* [What is required]:
Find each line of the items below that has the word "black" in it, and copy those lines out.

* [Data shown]:
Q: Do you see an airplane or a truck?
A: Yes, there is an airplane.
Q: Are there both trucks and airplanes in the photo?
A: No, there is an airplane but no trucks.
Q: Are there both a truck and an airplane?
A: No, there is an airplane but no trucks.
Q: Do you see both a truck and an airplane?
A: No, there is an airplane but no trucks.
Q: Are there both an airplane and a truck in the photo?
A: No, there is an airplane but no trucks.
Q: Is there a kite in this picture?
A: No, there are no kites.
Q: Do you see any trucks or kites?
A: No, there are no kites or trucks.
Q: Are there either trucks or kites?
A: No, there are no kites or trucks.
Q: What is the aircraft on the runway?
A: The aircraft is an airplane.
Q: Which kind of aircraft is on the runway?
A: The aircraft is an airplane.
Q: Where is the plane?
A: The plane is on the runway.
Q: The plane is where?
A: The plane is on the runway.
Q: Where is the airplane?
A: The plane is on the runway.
==
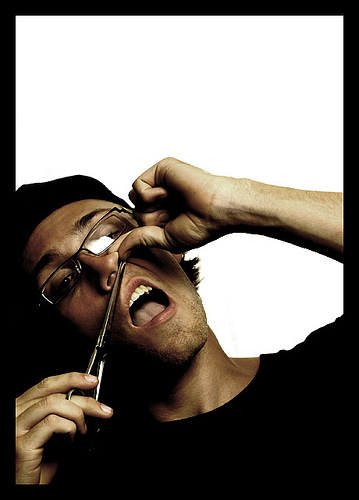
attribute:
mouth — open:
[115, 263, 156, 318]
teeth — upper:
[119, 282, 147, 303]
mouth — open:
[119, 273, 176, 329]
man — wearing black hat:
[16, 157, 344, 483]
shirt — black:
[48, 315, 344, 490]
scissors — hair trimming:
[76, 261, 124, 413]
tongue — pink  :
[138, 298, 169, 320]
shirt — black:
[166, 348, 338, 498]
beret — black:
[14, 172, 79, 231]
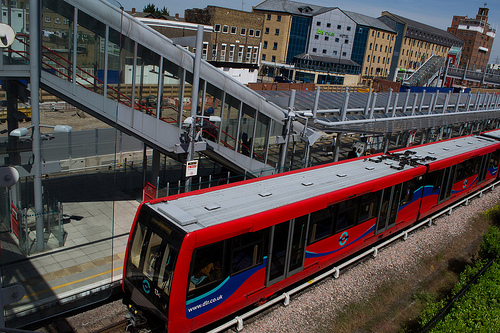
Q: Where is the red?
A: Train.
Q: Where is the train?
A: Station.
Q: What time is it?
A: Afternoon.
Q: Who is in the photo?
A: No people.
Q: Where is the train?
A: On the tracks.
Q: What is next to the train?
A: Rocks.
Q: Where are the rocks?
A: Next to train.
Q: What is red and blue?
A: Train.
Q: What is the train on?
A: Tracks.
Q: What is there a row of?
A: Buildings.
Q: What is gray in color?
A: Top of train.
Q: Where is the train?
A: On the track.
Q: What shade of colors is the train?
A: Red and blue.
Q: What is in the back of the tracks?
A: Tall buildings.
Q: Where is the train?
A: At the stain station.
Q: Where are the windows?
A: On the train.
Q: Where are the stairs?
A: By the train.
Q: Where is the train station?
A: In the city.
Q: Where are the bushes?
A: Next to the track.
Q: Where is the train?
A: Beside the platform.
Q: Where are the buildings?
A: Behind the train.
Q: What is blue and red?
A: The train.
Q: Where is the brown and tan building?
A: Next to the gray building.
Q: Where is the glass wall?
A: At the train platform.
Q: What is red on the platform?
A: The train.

* [The answer]:
man — wearing black hat:
shirt — black:
shirt — black:
beret — black:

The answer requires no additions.